- [Dataset records]
☆ ☆ ☆ ☆

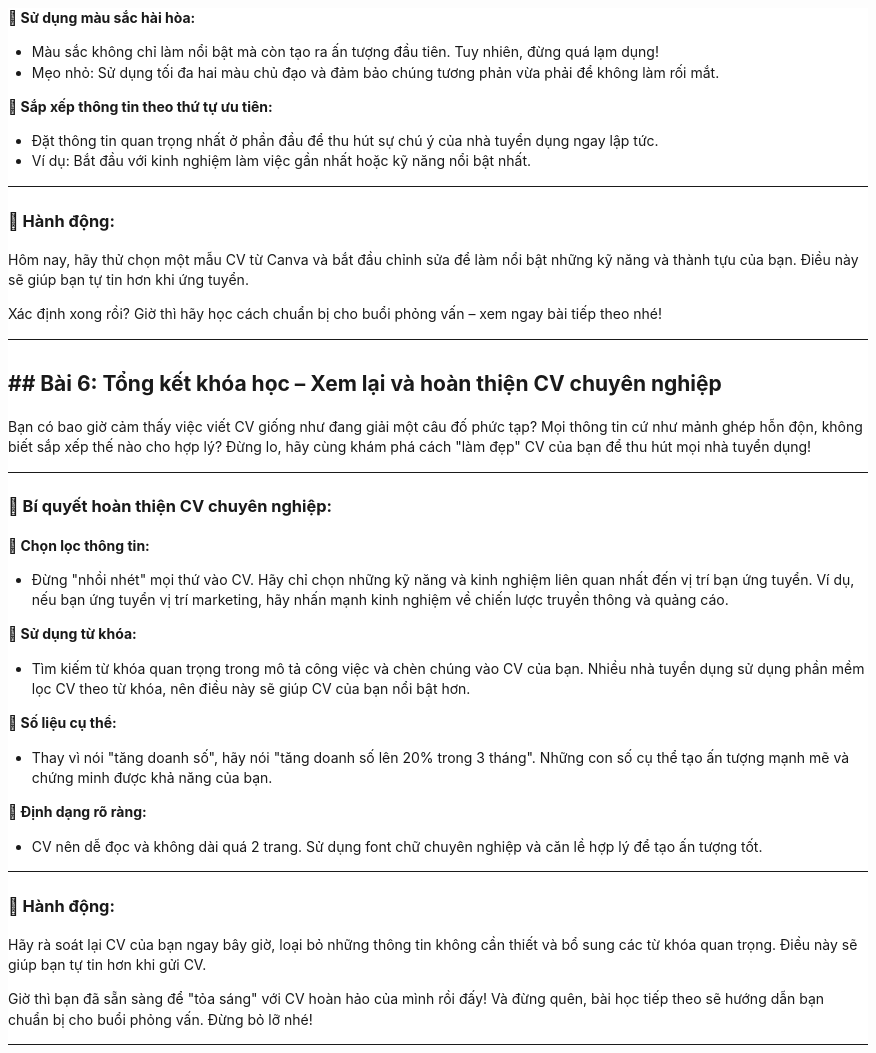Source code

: **🔹 Sử dụng màu sắc hài hòa:**

- Màu sắc không chỉ làm nổi bật mà còn tạo ra ấn tượng đầu tiên. Tuy nhiên, đừng quá lạm dụng!  
- Mẹo nhỏ: Sử dụng tối đa hai màu chủ đạo và đảm bảo chúng tương phản vừa phải để không làm rối mắt.

**🔹 Sắp xếp thông tin theo thứ tự ưu tiên:**

- Đặt thông tin quan trọng nhất ở phần đầu để thu hút sự chú ý của nhà tuyển dụng ngay lập tức.  
- Ví dụ: Bắt đầu với kinh nghiệm làm việc gần nhất hoặc kỹ năng nổi bật nhất.

---

### 🚀 Hành động:

Hôm nay, hãy thử chọn một mẫu CV từ Canva và bắt đầu chỉnh sửa để làm nổi bật những kỹ năng và thành tựu của bạn. Điều này sẽ giúp bạn tự tin hơn khi ứng tuyển.

Xác định xong rồi? Giờ thì hãy học cách chuẩn bị cho buổi phỏng vấn – xem ngay bài tiếp theo nhé!

---
## ## Bài 6: Tổng kết khóa học – Xem lại và hoàn thiện CV chuyên nghiệp

Bạn có bao giờ cảm thấy việc viết CV giống như đang giải một câu đố phức tạp? Mọi thông tin cứ như mảnh ghép hỗn độn, không biết sắp xếp thế nào cho hợp lý? Đừng lo, hãy cùng khám phá cách "làm đẹp" CV của bạn để thu hút mọi nhà tuyển dụng!

---

### 📌 Bí quyết hoàn thiện CV chuyên nghiệp:

**🔹 Chọn lọc thông tin:**
- Đừng "nhồi nhét" mọi thứ vào CV. Hãy chỉ chọn những kỹ năng và kinh nghiệm liên quan nhất đến vị trí bạn ứng tuyển. Ví dụ, nếu bạn ứng tuyển vị trí marketing, hãy nhấn mạnh kinh nghiệm về chiến lược truyền thông và quảng cáo.

**🔹 Sử dụng từ khóa:**
- Tìm kiếm từ khóa quan trọng trong mô tả công việc và chèn chúng vào CV của bạn. Nhiều nhà tuyển dụng sử dụng phần mềm lọc CV theo từ khóa, nên điều này sẽ giúp CV của bạn nổi bật hơn.

**🔹 Số liệu cụ thể:**
- Thay vì nói "tăng doanh số", hãy nói "tăng doanh số lên 20% trong 3 tháng". Những con số cụ thể tạo ấn tượng mạnh mẽ và chứng minh được khả năng của bạn.

**🔹 Định dạng rõ ràng:**
- CV nên dễ đọc và không dài quá 2 trang. Sử dụng font chữ chuyên nghiệp và căn lề hợp lý để tạo ấn tượng tốt.

---

### 🚀 Hành động:

Hãy rà soát lại CV của bạn ngay bây giờ, loại bỏ những thông tin không cần thiết và bổ sung các từ khóa quan trọng. Điều này sẽ giúp bạn tự tin hơn khi gửi CV.

Giờ thì bạn đã sẵn sàng để "tỏa sáng" với CV hoàn hảo của mình rồi đấy! Và đừng quên, bài học tiếp theo sẽ hướng dẫn bạn chuẩn bị cho buổi phỏng vấn. Đừng bỏ lỡ nhé!

---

☆ ☆ ☆ ☆

- [Exercise directions]
Every line above should be returned exactly; the pictures stay out.

- [Expected output]
Source code

: **🔹 Sử dụng màu sắc hài hòa:**

- Màu sắc không chỉ làm nổi bật mà còn tạo ra ấn tượng đầu tiên. Tuy nhiên, đừng quá lạm dụng!  
- Mẹo nhỏ: Sử dụng tối đa hai màu chủ đạo và đảm bảo chúng tương phản vừa phải để không làm rối mắt.

**🔹 Sắp xếp thông tin theo thứ tự ưu tiên:**

- Đặt thông tin quan trọng nhất ở phần đầu để thu hút sự chú ý của nhà tuyển dụng ngay lập tức.  
- Ví dụ: Bắt đầu với kinh nghiệm làm việc gần nhất hoặc kỹ năng nổi bật nhất.

---

### 🚀 Hành động:

Hôm nay, hãy thử chọn một mẫu CV từ Canva và bắt đầu chỉnh sửa để làm nổi bật những kỹ năng và thành tựu của bạn. Điều này sẽ giúp bạn tự tin hơn khi ứng tuyển.

Xác định xong rồi? Giờ thì hãy học cách chuẩn bị cho buổi phỏng vấn – xem ngay bài tiếp theo nhé!

---
## ## Bài 6: Tổng kết khóa học – Xem lại và hoàn thiện CV chuyên nghiệp

Bạn có bao giờ cảm thấy việc viết CV giống như đang giải một câu đố phức tạp? Mọi thông tin cứ như mảnh ghép hỗn độn, không biết sắp xếp thế nào cho hợp lý? Đừng lo, hãy cùng khám phá cách "làm đẹp" CV của bạn để thu hút mọi nhà tuyển dụng!

---

### 📌 Bí quyết hoàn thiện CV chuyên nghiệp:

**🔹 Chọn lọc thông tin:**
- Đừng "nhồi nhét" mọi thứ vào CV. Hãy chỉ chọn những kỹ năng và kinh nghiệm liên quan nhất đến vị trí bạn ứng tuyển. Ví dụ, nếu bạn ứng tuyển vị trí marketing, hãy nhấn mạnh kinh nghiệm về chiến lược truyền thông và quảng cáo.

**🔹 Sử dụng từ khóa:**
- Tìm kiếm từ khóa quan trọng trong mô tả công việc và chèn chúng vào CV của bạn. Nhiều nhà tuyển dụng sử dụng phần mềm lọc CV theo từ khóa, nên điều này sẽ giúp CV của bạn nổi bật hơn.

**🔹 Số liệu cụ thể:**
- Thay vì nói "tăng doanh số", hãy nói "tăng doanh số lên 20% trong 3 tháng". Những con số cụ thể tạo ấn tượng mạnh mẽ và chứng minh được khả năng của bạn.

**🔹 Định dạng rõ ràng:**
- CV nên dễ đọc và không dài quá 2 trang. Sử dụng font chữ chuyên nghiệp và căn lề hợp lý để tạo ấn tượng tốt.

---

### 🚀 Hành động:

Hãy rà soát lại CV của bạn ngay bây giờ, loại bỏ những thông tin không cần thiết và bổ sung các từ khóa quan trọng. Điều này sẽ giúp bạn tự tin hơn khi gửi CV.

Giờ thì bạn đã sẵn sàng để "tỏa sáng" với CV hoàn hảo của mình rồi đấy! Và đừng quên, bài học tiếp theo sẽ hướng dẫn bạn chuẩn bị cho buổi phỏng vấn. Đừng bỏ lỡ nhé!

---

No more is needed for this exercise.